所示文段:
++++++++++++++++++++

晚清以后,随着地方军事化的演进,地方社会权力结构发生了深刻的变化。其意义不仅动摇了王朝统治的基础,而且深远地影响着民国社会的转型。孔飞力通过太平天国时期的团练,对18世纪末至19世纪上半叶的军事化做了深入的研究,并且意识到,太平天国运动以后,团练“开始作为县以下官方的行政机关行使职能,承担着保甲的——有时承担着里甲的——职能”,这种绅士领导的团转变为地方政府正式机构的过程,对理解近代中国社会结构的变动具有重要意义。① 邱捷先生关于晚清广东公局的研究,也证实了这一现象的存在。[1]但是,这个转变的过程具体如何,值得进一步探讨。在某种意义上,这个转变就是国家与社会之间调适的过程,包括制度的对接、官绅关系的调整等。因为严重的内忧外患危机,晚清广东团练发展有着连续性的特点,其在区域社会的影响也具有一定的普遍性意义。本文拟以清末广东团练的兴办为视角,具体探讨太平天国运动后地方军事化过程中国家与社会关系调适中所反映出的一些问题,以增进对近代社会转型的了解。

一、清末广东的团练

作为一种民兵组织,团练最早可以追溯到唐代。但晚清以后的团练,其基本精神则直接源于嘉庆年间镇压川楚白莲教起义时的“坚壁清野”、“筑寨练团”经验。[2](P29-30)在广东,19世纪四五十年代的内忧外患危机又一次刺激了团练的勃兴,并使其发展到新的高度。② 19世纪60年代以后,团练的发展一度受到朝廷抑制。由于内忧外患危机未能根本消除,团练作为一种控制基层社会及维护地方秩序的工具而一直维系到清末乃至民国前期。其间每每遇到地方动乱或外患刺激,团练又往往会被官方强调而得以复兴。中法战争期间,海防戒严,警报频传,广东地方官员除了大规模募兵置械外,也大张旗鼓催办团练。据称,仅顺德一县就办成10个团,“可得乡勇五千名”,并于县城设立了团防局。[3](P2432)

++++++++++++++++++++

存储数据:
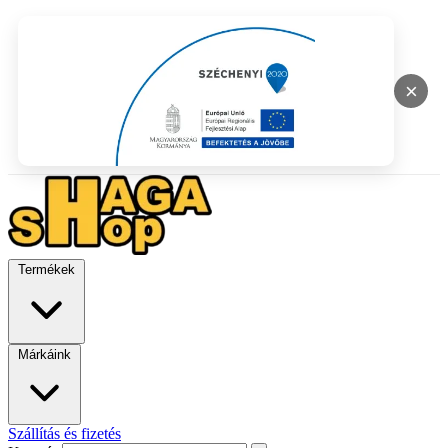
×
Termékek
Márkáink
Szállítás és fizetés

++++++++++++++++++++

任务说明 A:
请列出所示文段中“一、清末广东的团练”这一部分里用双引号标出的全部词句。
任务说明 B:
根据所示文段,判断下列说法是否与之相符,每项回答“是”或“否”,并原样引用起决定作用的原文:(i)团练最早可以追溯到唐代;(ii)19世纪60年代以后,团练的发展受到朝廷的鼓励;(iii)中法战争期间,顺德一县办成了10个团。

任务结果 A:
“坚壁清野”
“筑寨练团”
“可得乡勇五千名”

任务结果 B:
(i)是:“团练最早可以追溯到唐代”
(ii)否:“19世纪60年代以后,团练的发展一度受到朝廷抑制”
(iii)是:“仅顺德一县就办成10个团”